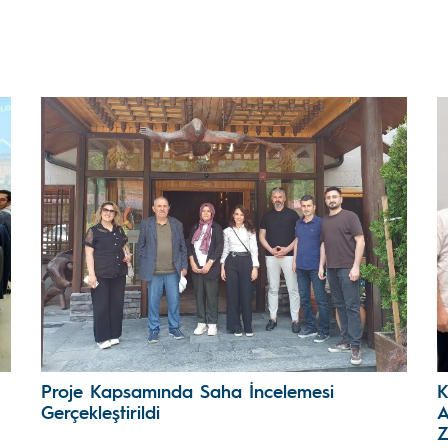
Proje Kapsamında Saha İncelemesi
K
Gerçekleştirildi
A
Z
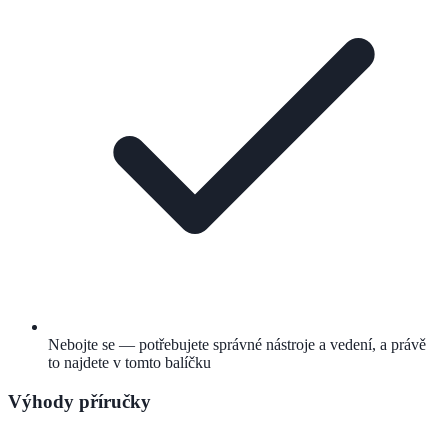
Nebojte se — potřebujete správné nástroje a vedení, a právě
to najdete v tomto balíčku
Výhody příručky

────

TASK DESCRIPTION: Everything in the listing above except the pictures should be duplicated exactly.

YOUR SOLUTION:
Proje Kapsamında Saha İncelemesi
K
Gerçekleştirildi
A
Z
Nebojte se — potřebujete správné nástroje a vedení, a právě
to najdete v tomto balíčku
Výhody příručky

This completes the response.